(Work to complete)
Pull out every line in the records that contains the string "true" and copy each of those lines in full.

(Listed records)
*-*-*

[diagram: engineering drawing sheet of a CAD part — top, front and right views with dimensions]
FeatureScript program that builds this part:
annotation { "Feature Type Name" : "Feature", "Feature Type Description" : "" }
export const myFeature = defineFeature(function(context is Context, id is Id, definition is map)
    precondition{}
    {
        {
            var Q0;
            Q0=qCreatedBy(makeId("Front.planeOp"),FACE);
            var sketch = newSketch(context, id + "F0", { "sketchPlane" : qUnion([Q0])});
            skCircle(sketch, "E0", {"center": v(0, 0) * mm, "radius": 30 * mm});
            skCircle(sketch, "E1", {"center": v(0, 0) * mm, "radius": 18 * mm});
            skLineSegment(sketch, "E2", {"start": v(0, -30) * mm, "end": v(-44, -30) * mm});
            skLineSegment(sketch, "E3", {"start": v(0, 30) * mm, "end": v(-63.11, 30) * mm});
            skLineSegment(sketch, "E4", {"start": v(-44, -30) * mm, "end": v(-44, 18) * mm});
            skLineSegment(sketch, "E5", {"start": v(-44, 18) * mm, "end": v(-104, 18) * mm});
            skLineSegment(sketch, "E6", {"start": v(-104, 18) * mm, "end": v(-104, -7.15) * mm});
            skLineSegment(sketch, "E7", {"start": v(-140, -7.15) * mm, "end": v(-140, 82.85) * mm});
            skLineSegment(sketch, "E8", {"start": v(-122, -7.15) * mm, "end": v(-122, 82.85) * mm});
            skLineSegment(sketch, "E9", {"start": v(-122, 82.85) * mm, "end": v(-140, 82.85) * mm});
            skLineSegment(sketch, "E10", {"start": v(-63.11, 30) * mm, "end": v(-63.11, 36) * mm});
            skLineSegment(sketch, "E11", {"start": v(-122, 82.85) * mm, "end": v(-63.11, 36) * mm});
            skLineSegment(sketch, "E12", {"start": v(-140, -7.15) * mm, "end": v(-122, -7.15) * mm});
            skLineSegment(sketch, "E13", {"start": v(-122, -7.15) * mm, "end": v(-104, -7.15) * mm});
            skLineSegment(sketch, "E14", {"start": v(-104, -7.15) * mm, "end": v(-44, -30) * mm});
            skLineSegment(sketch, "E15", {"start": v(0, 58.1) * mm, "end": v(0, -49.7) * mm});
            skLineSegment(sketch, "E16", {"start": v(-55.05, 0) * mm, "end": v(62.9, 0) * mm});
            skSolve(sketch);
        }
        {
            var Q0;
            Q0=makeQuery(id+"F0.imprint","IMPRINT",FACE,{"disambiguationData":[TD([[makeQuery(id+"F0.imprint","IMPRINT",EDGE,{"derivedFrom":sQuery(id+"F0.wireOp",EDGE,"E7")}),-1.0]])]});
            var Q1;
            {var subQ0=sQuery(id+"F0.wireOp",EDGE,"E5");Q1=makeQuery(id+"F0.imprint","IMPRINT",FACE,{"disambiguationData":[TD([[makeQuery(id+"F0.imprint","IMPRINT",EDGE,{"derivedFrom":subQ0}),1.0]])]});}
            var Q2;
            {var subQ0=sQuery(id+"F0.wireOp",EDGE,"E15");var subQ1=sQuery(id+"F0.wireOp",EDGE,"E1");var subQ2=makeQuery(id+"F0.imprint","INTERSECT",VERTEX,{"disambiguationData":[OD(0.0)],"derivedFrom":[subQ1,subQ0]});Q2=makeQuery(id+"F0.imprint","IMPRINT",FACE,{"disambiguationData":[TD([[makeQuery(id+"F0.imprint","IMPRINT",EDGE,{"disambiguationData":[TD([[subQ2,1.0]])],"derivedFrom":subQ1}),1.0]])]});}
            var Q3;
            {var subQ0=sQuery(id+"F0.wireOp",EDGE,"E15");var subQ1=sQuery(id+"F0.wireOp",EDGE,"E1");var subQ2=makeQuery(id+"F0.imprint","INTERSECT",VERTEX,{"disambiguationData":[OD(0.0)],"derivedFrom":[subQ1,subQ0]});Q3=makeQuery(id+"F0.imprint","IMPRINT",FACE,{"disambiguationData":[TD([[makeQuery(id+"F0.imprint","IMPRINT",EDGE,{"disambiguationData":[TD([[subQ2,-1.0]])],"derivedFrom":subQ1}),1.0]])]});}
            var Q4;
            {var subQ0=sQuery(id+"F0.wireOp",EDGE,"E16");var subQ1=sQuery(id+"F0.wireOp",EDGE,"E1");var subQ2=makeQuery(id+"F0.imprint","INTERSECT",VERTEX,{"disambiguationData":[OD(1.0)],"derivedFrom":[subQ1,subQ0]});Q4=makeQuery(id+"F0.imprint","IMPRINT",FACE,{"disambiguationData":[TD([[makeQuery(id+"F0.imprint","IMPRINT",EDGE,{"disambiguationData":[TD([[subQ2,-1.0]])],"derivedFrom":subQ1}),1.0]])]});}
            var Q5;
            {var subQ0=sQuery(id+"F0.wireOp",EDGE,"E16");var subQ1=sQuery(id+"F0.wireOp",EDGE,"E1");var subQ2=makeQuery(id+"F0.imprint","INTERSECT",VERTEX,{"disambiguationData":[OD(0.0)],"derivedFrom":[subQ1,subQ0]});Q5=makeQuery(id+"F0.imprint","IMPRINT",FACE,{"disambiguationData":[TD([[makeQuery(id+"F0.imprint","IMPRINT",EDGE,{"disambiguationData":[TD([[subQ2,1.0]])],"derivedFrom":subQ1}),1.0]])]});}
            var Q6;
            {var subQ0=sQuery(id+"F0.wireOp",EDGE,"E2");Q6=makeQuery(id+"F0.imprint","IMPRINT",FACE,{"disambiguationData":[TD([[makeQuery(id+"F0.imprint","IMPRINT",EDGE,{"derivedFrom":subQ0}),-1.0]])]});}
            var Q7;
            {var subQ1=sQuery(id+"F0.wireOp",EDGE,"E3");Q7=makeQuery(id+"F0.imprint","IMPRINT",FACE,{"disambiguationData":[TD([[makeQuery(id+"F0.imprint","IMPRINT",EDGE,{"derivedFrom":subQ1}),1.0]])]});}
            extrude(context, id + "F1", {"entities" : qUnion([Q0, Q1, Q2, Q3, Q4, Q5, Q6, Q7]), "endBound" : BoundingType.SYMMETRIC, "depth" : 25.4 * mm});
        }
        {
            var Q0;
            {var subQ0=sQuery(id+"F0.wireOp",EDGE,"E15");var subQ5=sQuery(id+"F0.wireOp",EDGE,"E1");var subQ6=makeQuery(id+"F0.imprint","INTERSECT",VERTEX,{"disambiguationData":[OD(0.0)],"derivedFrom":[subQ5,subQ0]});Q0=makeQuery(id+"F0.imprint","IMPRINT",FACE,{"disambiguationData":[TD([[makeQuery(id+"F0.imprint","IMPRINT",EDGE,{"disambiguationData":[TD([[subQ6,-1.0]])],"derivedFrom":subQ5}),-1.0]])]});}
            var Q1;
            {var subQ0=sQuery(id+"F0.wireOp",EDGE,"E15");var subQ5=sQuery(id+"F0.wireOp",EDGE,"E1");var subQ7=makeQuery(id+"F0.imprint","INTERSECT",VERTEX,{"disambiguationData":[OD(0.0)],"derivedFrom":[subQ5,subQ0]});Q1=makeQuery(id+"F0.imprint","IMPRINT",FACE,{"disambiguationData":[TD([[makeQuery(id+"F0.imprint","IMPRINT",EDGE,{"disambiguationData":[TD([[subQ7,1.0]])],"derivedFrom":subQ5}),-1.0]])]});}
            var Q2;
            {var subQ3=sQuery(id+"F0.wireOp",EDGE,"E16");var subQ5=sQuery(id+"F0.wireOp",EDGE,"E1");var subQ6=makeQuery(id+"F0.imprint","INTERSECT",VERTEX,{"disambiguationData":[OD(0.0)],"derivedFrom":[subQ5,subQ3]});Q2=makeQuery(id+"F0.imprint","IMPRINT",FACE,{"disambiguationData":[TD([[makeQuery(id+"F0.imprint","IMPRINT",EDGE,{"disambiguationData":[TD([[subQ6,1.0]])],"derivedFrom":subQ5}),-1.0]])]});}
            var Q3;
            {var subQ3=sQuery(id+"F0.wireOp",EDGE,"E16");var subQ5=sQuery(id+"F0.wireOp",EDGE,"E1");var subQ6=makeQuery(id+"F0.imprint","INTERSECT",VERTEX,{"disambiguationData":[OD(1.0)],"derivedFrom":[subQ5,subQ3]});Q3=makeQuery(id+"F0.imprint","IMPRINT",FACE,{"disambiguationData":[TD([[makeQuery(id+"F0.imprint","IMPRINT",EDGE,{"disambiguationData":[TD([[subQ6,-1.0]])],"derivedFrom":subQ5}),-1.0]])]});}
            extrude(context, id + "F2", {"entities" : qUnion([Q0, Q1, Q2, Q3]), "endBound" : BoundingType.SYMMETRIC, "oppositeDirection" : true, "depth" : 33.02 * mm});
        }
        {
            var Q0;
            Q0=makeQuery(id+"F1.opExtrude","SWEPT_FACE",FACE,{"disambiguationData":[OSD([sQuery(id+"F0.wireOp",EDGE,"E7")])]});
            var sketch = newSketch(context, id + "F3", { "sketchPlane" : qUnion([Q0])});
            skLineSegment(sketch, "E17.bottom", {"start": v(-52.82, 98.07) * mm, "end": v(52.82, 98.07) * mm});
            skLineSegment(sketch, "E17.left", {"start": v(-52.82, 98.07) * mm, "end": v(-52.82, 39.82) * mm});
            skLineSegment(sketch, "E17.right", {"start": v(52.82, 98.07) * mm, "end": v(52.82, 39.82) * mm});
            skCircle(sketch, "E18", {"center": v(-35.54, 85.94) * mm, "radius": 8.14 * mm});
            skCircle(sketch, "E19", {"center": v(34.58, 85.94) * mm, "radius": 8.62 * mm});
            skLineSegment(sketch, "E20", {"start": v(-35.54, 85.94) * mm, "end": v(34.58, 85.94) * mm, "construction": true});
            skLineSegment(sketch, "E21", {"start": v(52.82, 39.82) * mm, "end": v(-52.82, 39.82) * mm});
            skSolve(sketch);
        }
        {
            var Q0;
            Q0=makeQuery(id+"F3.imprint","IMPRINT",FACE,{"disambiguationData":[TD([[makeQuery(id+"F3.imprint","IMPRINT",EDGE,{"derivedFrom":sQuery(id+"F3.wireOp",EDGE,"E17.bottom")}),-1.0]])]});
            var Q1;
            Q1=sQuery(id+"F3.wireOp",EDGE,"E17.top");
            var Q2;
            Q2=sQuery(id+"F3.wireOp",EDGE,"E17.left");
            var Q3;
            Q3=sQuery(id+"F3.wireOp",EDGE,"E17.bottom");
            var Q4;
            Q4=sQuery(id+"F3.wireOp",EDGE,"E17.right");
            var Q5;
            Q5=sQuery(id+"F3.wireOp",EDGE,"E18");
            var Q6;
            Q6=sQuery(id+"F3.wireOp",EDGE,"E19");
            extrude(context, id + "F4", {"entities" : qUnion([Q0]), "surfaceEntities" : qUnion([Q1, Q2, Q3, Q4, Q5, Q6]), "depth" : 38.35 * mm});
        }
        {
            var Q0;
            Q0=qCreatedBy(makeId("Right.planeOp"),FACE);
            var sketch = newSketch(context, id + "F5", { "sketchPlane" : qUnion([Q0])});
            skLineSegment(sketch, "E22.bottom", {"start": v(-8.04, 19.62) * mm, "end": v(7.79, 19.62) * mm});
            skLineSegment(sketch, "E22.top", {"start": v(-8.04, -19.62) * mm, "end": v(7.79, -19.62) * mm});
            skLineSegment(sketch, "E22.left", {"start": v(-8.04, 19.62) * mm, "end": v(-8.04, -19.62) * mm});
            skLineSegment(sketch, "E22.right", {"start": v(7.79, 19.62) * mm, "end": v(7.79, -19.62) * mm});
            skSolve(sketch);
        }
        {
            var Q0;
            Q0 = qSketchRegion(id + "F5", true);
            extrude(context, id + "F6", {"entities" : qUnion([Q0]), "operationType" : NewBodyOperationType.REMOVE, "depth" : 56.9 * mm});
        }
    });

*-*-*

(Right answer)
            extrude(context, id + "F2", {"entities" : qUnion([Q0, Q1, Q2, Q3]), "endBound" : BoundingType.SYMMETRIC, "oppositeDirection" : true, "depth" : 33.02 * mm});
            skLineSegment(sketch, "E20", {"start": v(-35.54, 85.94) * mm, "end": v(34.58, 85.94) * mm, "construction": true});
            Q0 = qSketchRegion(id + "F5", true);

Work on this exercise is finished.